Tarefas:
(1) No texto sobre os ataques a embarcações, resuma o parágrafo que começa com "Os ataques contra embarcações" e mantenha seus fatos principais.
(2) Liste todos os países citados no texto sobre os ataques a embarcações.
(3) Dê continuidade ao texto sobre os ataques a embarcações, a partir da última frase apresentada.

---------- Trecho do documento

Folha de S. Paulo
Investidas no Caribe e Colômbia sob pretexto
de enfrentar 'narcoterrorismo' contrariam regras internacionais
Autocrata da Casa Branca é figura tóxica que inferniza o mundo com sua hiperatividade imperial infantil e egocêntrica
Os ataques contra embarcações que o presidente dos EUA, Donald Trump, tem
autorizado na costa da América do Sul devem ser considerados, à luz das
normas internacionais, como assassinatos. O presidente do que já foi
a maior democracia do mundo elimina pessoas que não representam ameaça, não
pertencem a forças armadas de nações em guerra contra seu país e não podem se
defender.
O autocrata da direita populista dispensa provas, julgamentos e qualquer contraditório. É uma intimidação aos governos da Colômbia e da Venezuela, tidos como contrários aos interesses americanos, e uma tentativa de interferência política na região.

--------------------
---------- Material fornecido

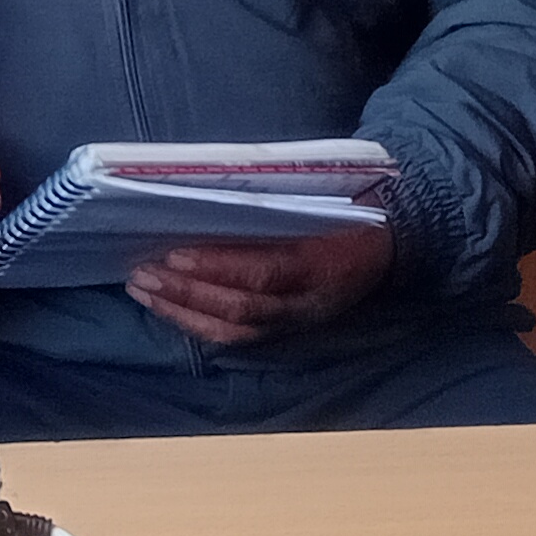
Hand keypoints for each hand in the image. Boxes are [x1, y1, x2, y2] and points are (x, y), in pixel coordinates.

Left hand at [129, 225, 393, 344]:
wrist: (392, 246)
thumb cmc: (349, 213)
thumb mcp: (324, 201)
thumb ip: (275, 205)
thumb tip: (208, 198)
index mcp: (321, 264)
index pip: (263, 272)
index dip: (218, 267)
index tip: (175, 253)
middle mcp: (307, 302)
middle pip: (240, 309)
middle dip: (186, 295)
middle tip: (142, 273)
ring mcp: (296, 321)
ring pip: (233, 331)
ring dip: (182, 313)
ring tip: (142, 290)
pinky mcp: (286, 330)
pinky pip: (237, 337)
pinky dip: (198, 325)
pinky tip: (167, 308)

--------------------

Respostas:
(1) Pelas normas internacionais, os ataques a embarcações que Donald Trump vem autorizando na costa da América do Sul são assassinatos. As pessoas eliminadas não representam ameaça, não pertencem a forças armadas de nações em guerra contra os EUA e não podem se defender.

(2)
- Colômbia
- EUA
- Venezuela

(3)
A Colômbia é uma democracia, ora com um
governante, Gustavo Petro,
à esquerda, que mantém boas relações comerciais e tem colaborado com os EUA com
informações sobre o tráfico de drogas. "Ah, mas a Venezuela é
uma ditadura." Sim, mas a Arábia Saudita também, e sempre paparicada
por Tio Sam, conhecido apoiador de golpes de Estado, para não mencionar as
autocracias que Trump admira vivamente.
Não basta que um país seja considerado uma
ditadura para que se torne legítimo executar sumariamente seus cidadãos. É
mentirosa, além disso, de modo quase cômico, a versão de que o consumo de
cocaína dos norte-americanos —a América é a maior nisso— seja provido por esses
pequenos barcos mostrados na TV em espetáculos macabros, estetizados em
explosões de videogames. Sabe-se que o México é o principal caminho, como
também que o business da droga envolve estruturas poderosas, figurões ligados à
política, corrupção e operações de bilhões de dólares.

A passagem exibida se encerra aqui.